### Task instructions:
The answer should consist of every line in the material below that has the word "reset".

### Provided material:

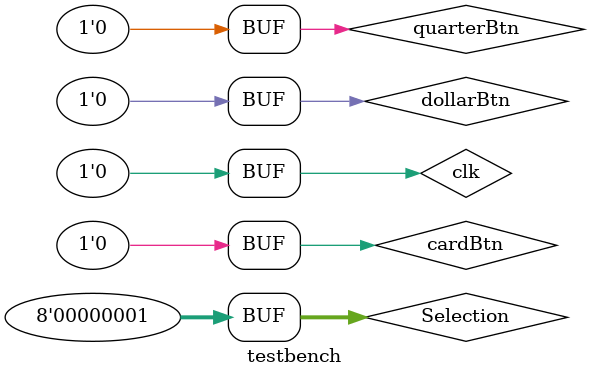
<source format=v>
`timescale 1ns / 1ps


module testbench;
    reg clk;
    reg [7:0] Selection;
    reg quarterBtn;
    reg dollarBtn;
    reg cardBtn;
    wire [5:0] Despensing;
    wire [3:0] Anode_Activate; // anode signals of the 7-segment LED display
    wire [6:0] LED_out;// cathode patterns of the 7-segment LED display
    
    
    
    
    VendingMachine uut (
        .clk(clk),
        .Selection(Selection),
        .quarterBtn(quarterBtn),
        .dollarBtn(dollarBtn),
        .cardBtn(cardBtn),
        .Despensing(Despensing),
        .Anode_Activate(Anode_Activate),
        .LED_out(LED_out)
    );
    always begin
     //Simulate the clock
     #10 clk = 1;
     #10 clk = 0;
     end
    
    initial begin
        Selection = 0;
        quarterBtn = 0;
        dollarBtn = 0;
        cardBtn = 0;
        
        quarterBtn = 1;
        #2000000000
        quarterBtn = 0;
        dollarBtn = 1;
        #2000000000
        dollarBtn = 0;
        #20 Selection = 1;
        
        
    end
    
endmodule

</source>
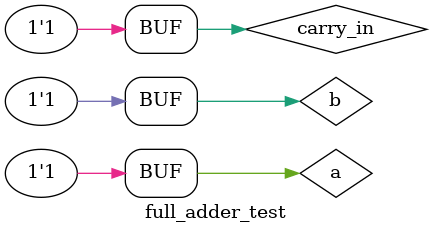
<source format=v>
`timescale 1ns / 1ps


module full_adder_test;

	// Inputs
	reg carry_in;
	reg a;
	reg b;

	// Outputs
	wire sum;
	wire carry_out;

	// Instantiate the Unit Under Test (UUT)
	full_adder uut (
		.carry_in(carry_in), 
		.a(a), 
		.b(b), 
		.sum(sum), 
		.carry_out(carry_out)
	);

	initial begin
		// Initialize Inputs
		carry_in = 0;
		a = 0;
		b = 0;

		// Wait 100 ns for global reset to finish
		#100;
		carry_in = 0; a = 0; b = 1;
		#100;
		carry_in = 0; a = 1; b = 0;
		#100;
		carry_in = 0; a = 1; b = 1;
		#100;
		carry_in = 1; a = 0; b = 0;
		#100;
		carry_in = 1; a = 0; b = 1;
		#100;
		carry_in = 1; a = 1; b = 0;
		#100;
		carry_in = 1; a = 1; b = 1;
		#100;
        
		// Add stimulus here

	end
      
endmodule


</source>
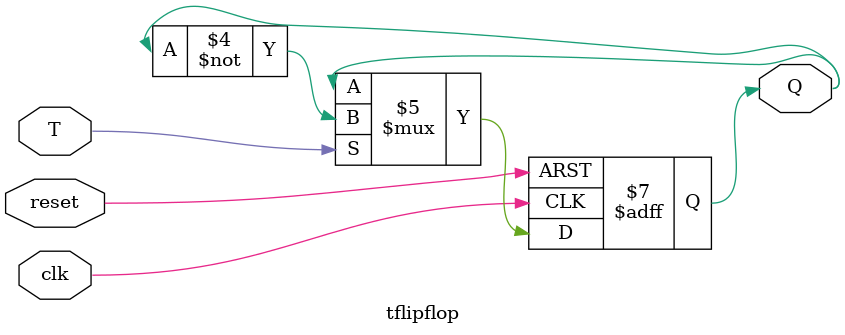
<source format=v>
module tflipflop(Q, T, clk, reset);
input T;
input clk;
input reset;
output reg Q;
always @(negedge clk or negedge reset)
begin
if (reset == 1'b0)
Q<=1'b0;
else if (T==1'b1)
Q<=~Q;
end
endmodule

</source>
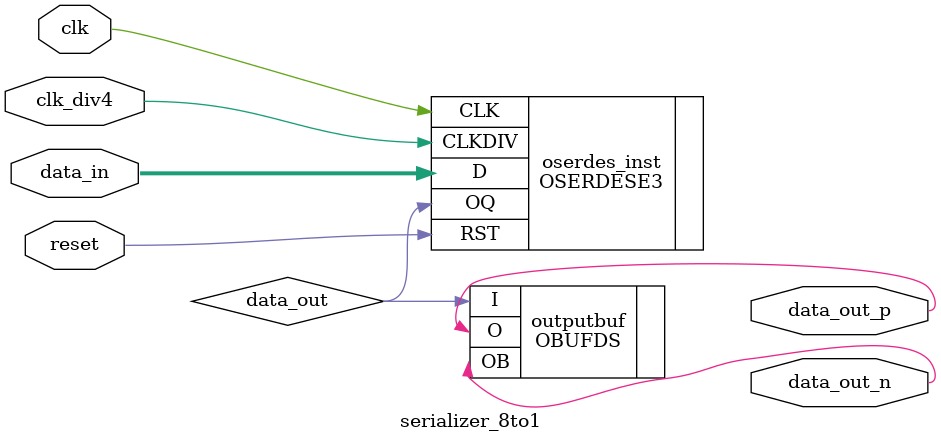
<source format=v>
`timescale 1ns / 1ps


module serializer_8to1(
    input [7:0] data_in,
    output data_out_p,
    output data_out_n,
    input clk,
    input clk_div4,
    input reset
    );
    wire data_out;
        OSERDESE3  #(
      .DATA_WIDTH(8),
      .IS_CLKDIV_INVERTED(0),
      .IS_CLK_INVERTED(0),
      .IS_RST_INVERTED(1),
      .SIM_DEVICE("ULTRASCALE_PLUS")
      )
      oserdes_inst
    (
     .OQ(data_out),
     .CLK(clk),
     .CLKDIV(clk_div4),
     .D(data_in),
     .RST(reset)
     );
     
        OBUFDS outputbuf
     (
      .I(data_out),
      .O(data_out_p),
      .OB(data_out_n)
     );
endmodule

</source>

### Solution below:
		// Wait 100 ns for global reset to finish
module tflipflop(Q, T, clk, reset);
input reset;
always @(negedge clk or negedge reset)
if (reset == 1'b0)
    input reset
     .RST(reset)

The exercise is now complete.